Basho or tournaments are conducted over a period of 15 days with each rikishi facing a different opponent each day. The goal of each rikishi is to obviously win the whole basho by scoring the most wins or achieving whats called a Yusho. There is a constellation prize though for those rikishi who can not win the Yusho but have a good record over the course of the 15 days. If a rikishi can at least score a winning record (that’s a minimum of 8 wins and is called a kachikoshi), he is guaranteed to NOT slide down the banzuke rankings (see next post for more info on the banzuke). If a rikishi can NOT score kachikoshi he ends the tournament with a losing record or a makekoshi and will slide down the banzuke. Therefore if a young rikishi can score a kachikoshi its been a good basho veen if he didn’t win the whole basho. This grueling contest can wear down the best rikishi and its very common to have a rikishi bow out during a tournament due to injury or to save face if he is facing makekoshi. There are six bashos per year, one every other month, with three of them taking place in Tokyo at the legendary Ryokukigan and the other three taking place in Osaka, Kyoto and Nagoya.
After a winner is chosen by the gyoji, it is his job to also hand the winning rikishi any prize money or Kensho they earned from winning the match. This prize money is provided by sponsors who sponsor the individual sumo match, kinda like how sponsors here in the states will sponsor sporting teams or events. Usually it’s the top ranked fighters that get the sponsors and of course the Yokozuna match will get the most. There are some popular rikishi like Takamisakari who always gets sponsors for his matches regardless of where he ranks, as long as he is in the Makuuchi ranks which we will discuss at a later time (this also makes him a very popular rikishi to fight because the winner of the match gets the prize money NOT the popular fighter). Before each sponsored match begins the sponsor’s name is paraded around the ring on a banner and their name is announced on the speaker as well. Some matches will have one lonely banner paraded around while a really popular Yokozuna can have anywhere from two to three trains of banners parading around the dohyo (with anywhere from 15 to 20 banners per train!) The minimal sponsorship is about $550 which means a top ranked Yokozuna or rikishi who beats the Yokozuna, could win anywhere from $10k to $20k per match! There are fifteen matches per tournament so a really successful Yokozuna could easily see a $200k payout just in kensho ALONE!

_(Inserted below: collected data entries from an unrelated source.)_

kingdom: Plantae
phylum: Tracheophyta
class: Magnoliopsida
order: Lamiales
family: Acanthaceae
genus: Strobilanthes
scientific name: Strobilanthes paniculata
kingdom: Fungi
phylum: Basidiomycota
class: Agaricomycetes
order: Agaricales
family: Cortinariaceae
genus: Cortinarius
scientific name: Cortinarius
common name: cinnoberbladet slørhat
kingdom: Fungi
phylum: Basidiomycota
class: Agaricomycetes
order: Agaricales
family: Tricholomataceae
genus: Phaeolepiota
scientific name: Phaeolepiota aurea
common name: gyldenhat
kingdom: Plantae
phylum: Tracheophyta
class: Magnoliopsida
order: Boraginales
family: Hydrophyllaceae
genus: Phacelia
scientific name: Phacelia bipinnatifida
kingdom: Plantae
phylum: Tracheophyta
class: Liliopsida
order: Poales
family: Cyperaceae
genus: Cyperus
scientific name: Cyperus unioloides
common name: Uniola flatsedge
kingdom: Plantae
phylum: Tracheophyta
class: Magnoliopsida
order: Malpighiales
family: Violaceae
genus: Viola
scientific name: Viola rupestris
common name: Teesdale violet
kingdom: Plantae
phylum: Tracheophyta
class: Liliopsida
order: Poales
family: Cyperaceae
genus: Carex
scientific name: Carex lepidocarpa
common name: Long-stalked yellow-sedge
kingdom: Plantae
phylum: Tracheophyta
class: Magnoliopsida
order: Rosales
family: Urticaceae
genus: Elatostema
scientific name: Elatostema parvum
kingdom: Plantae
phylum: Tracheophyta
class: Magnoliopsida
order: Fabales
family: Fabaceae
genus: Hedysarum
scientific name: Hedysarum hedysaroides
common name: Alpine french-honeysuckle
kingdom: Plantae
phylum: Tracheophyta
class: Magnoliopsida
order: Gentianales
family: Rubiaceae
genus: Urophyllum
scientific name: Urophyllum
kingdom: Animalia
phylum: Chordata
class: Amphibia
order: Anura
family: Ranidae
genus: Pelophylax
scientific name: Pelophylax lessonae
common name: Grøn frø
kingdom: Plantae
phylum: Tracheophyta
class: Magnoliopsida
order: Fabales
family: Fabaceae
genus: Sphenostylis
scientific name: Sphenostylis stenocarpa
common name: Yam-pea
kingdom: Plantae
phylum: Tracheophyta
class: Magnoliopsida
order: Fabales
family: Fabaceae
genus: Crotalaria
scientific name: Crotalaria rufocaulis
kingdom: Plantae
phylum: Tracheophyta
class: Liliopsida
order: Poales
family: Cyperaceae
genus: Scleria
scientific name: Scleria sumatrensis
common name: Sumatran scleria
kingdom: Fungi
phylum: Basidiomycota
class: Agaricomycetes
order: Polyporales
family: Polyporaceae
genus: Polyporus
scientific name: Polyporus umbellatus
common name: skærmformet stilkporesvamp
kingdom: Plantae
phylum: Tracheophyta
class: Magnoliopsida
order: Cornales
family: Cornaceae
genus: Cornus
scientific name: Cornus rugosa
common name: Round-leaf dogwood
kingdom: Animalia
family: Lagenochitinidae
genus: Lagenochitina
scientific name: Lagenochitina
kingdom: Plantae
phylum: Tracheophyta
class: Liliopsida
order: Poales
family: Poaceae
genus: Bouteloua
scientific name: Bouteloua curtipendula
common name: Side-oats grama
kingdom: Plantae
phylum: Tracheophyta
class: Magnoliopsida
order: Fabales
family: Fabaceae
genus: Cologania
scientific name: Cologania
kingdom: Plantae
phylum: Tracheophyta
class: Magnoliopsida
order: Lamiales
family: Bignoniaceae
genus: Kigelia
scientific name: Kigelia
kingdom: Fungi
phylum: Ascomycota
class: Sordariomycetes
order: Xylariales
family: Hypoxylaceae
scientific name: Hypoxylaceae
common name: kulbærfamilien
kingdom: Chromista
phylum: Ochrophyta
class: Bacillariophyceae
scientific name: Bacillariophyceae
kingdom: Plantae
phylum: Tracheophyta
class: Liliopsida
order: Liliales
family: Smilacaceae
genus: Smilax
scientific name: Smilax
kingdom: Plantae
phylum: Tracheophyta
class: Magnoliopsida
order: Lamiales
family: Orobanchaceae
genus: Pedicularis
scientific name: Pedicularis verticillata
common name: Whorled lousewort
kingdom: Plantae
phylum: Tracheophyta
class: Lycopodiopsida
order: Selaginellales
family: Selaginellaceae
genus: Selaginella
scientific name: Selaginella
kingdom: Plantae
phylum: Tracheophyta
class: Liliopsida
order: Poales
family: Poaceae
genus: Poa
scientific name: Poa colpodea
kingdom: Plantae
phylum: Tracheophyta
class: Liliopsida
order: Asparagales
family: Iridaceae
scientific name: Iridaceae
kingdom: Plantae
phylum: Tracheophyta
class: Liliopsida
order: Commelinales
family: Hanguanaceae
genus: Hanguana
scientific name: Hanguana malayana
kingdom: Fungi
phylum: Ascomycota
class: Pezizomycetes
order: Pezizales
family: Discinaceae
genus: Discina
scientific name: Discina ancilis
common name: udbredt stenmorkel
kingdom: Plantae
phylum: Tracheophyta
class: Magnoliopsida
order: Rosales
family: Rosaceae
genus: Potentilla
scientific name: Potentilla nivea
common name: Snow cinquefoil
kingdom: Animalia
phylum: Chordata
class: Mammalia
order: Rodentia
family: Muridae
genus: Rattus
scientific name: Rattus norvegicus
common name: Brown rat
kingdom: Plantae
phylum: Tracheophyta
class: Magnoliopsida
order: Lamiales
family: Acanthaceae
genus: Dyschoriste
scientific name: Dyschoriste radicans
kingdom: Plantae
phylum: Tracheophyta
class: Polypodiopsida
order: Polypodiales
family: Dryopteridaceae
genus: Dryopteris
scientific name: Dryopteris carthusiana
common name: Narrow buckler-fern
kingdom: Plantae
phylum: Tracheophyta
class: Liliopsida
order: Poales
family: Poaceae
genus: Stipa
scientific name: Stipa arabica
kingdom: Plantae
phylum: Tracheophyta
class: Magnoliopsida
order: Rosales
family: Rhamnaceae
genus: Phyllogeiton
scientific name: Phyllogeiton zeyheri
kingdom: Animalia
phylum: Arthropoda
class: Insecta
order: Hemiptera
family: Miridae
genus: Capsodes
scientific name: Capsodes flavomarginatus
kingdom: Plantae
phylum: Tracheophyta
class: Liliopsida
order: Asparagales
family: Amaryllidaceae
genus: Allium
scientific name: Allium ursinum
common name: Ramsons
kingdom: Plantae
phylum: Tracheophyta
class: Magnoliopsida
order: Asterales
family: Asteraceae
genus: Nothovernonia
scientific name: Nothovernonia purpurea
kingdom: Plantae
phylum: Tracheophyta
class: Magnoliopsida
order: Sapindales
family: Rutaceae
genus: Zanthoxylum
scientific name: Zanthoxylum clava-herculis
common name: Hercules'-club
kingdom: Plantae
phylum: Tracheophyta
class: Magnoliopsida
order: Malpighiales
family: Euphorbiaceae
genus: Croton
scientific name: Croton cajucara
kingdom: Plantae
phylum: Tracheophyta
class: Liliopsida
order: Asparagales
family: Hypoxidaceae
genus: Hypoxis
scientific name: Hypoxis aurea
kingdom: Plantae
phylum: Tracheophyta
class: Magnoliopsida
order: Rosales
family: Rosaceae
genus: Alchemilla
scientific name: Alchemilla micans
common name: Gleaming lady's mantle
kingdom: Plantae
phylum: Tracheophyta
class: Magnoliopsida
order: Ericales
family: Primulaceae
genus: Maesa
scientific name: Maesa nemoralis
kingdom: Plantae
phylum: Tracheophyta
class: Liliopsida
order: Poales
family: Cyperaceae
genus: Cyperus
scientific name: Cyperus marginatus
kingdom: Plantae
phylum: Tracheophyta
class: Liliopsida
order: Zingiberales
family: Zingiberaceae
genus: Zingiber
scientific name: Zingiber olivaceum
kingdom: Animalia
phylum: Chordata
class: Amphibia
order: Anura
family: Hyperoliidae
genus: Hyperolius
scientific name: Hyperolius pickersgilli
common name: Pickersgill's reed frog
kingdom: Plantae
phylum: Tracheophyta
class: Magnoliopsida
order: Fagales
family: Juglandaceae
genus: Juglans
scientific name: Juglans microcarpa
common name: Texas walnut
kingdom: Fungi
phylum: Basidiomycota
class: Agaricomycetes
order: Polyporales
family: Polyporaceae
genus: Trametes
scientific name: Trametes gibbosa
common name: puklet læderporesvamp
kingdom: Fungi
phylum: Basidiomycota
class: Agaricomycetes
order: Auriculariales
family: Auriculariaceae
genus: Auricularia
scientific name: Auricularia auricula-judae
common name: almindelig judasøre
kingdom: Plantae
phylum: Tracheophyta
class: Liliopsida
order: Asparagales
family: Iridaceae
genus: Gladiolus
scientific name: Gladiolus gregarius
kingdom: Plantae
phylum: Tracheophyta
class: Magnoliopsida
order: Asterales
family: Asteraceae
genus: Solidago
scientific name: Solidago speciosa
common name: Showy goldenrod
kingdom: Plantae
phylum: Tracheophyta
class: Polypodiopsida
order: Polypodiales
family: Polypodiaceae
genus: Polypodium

There are three prizes (or sansho) that are usually given out after the end of a Basho. In order to earn one of the sansho a rikishi must be ranked in the Maegashira (below Ozeki) and have a winning record (kachikoshi). The award is decided by the Sumo Association and press members covering the basho. The sansho do NOT have to be awarded every basho, especially if any rikishi has not earned the award, and rikishis can win more than one sansho in a basho (with some winning all three in one basho, though its only happened five times in the history of sumo). Also multiple rikishis can win the same sansho in the same basho. Each sansho comes along with a 2 million yen prize (equivalent to $20,000).
The Shukun sho (or outstanding performance award) is usually given to the rikishi who has defeated the Yokozuna or the winner of the basho. If neither of these happens (say the Yokozuna wins the basho undefeated) then the award will NOT be awarded.
The Gino-sho (or technique prize) is awarded to the rikishi that has displayed the best techniques during the basho. It is the prize most sought after by the rikishis and is the rarest to be awarded of the sansho (one time it was not awarded for five straight bashos).
The Kanto-sho (or Fighting Spirit Award) is awarded to the rikishi who showed the best spirit during the basho.